Asintió, acompañando el movimiento de su cara con ese pelo tan fino como la barba de maíz.
– Hoy en día hay mucho hierro -dijo-. No sé si te has dado cuenta de que somos muy sensibles al hierro. Y aunque siempre llevamos guantes, podrían resultar demasiado llamativos en el mundo actual. -Miré la mano derecha que tenía posada sobre la mía. La retiré y acaricié su piel. Resultaba curiosamente suave.
– Es como un guante invisible -dije.
– Exactamente. -Asintió-. Una de sus fórmulas. Pero ya basta de hablar de mí.
«Justo cuando la cosa empezaba a ponerse interesante», pensé. Pero noté que mi bisabuelo aún no tenía la confianza necesaria en mí como para revelarme todos sus secretos.
Niall me preguntó sobre mi trabajo y sobre mi rutina diaria, como haría cualquier bisabuelo de verdad. Aunque me di cuenta de que no le gustaba mucho la idea de que su bisnieta trabajara, que lo hiciera en un bar no pareció molestarle especialmente. Como ya he dicho, era complicado leer a Niall. Sus pensamientos eran exclusivamente suyos, pero sí advertí que de vez en cuando dejaba alguna cosa sin decir.

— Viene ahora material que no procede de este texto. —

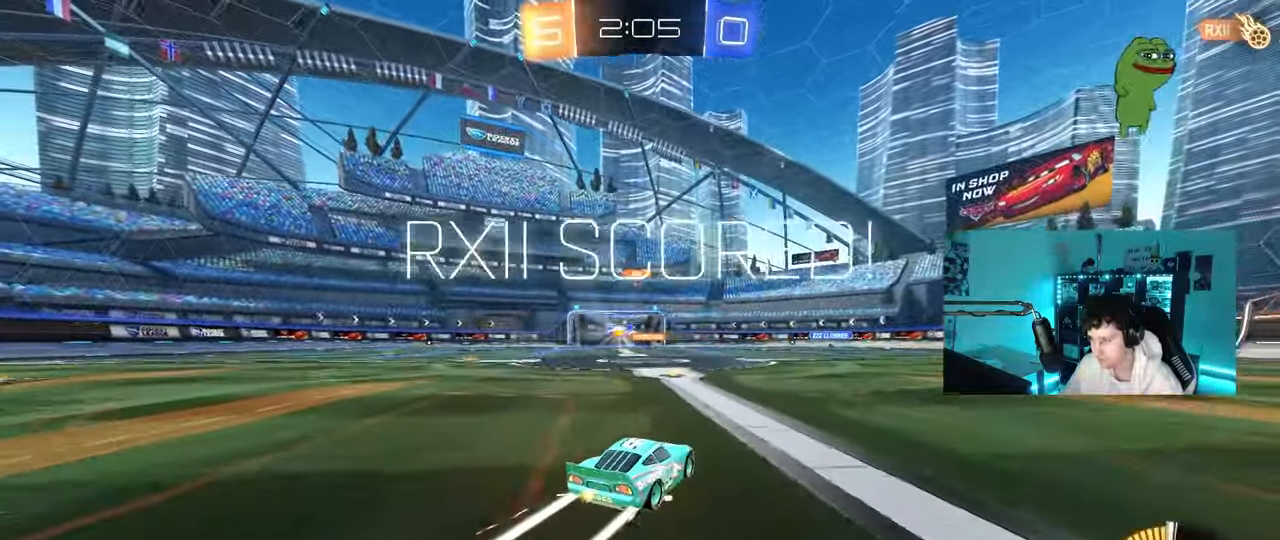
{"keys": ["a", "w"], "mouse": [], "mouse_move": "still", "events": [[500, "a", "down"]]}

Acabamos por fin de cenar y miré el reloj. Me quedé asombrada al ver que habían pasado muchas horas. Tenía que irme. Me tocaba trabajar al día siguiente. Me disculpé, le agradecí a mi bisabuelo la cena (me daban aún escalofríos al pensar en él en esos términos) y, dubitativa, me incliné para darle un beso en la mejilla igual que él había hecho previamente. Me pareció que contenía la respiración al recibir mi beso. Su piel era cálida y lustrosa al contacto. Pese a su aspecto humano, el tacto no lo era en absoluto.
Se levantó para despedirse de mí pero se quedó en la mesa… para pagar la cuenta, me imaginé. Salí sin advertir por dónde pasaba. Eric me esperaba en el aparcamiento. Mientras lo hacía, se había tomado un TrueBlood y había estado leyendo en el coche, aparcado bajo una farola.
Me sentía agotada.
No me di cuenta de hasta qué punto me había destrozado los nervios la cena con Niall hasta que me alejé de su presencia. Pese a que había pasado toda la cena sentada en una silla cómoda, estaba cansada como si hubiéramos estado hablando mientras corríamos.
Niall había logrado ocultarle a Eric el olor a hada, pero por el movimiento de sus aletas de la nariz comprendí que yo estaba impregnada de aquel aroma tan embriagador. Eric cerró los ojos extasiado y hasta se relamió. Me sentía como un costillar al alcance de un perro hambriento.
– Basta ya -dije. No estaba de humor.
Eric se controló con un enorme esfuerzo.
– Cuando hueles así-dijo-, lo único que quiero es follarte y morderte y restregarme contra ti.
Una explicación bastante clara, y no voy a decir que por un segundo (dividido entre lujuria y miedo) no me imaginara tal actividad. Pero tenía asuntos más importantes en los que pensar.
– Para el carro -dije-. ¿Qué sabes sobre las hadas? Aparte de lo de su olor.
Eric me miró ya más tranquilo.
– Tanto masculinas como femeninas, resultan encantadoras. Son increíblemente duras y feroces. No son inmortales, pero viven mucho tiempo a menos que algo les suceda. Se les puede matar con hierro, por ejemplo. Hay otras formas de matarlas, pero es complicado. Suelen ser reservadas. Les gustan los climas templados. No sé qué comen ni qué beben cuando están solas. Prueban la comida de otras culturas; he visto incluso cómo un hada probaba sangre. Se tienen en más alta estima de la que deberían. Si dan su palabra, la cumplen. -Se detuvo un momento a pensar-. Tienen distintos hechizos. No todas pueden hacer las mismas cosas. Y son muy mágicas. Su esencia es ésa. No tienen dioses, excepto su propia raza, por lo que a menudo se las confunde con dioses. De hecho, las hay que incluso han adoptado los atributos de una deidad.
Me quedé mirándolo.
– ¿A qué te refieres?
– No me refiero a que sean sagradas -dijo Eric-. Me refiero a que las hadas que habitan en los bosques se identifican de tal manera con el bosque que hacerle daño al uno es herir al otro. Por eso su número ha disminuido tanto. Evidentemente, los vampiros no podemos meternos con las políticas de las hadas ni con sus problemas de supervivencia, ya que somos peligrosos para ellas… por el simple hecho de que nos resultan embriagadoras.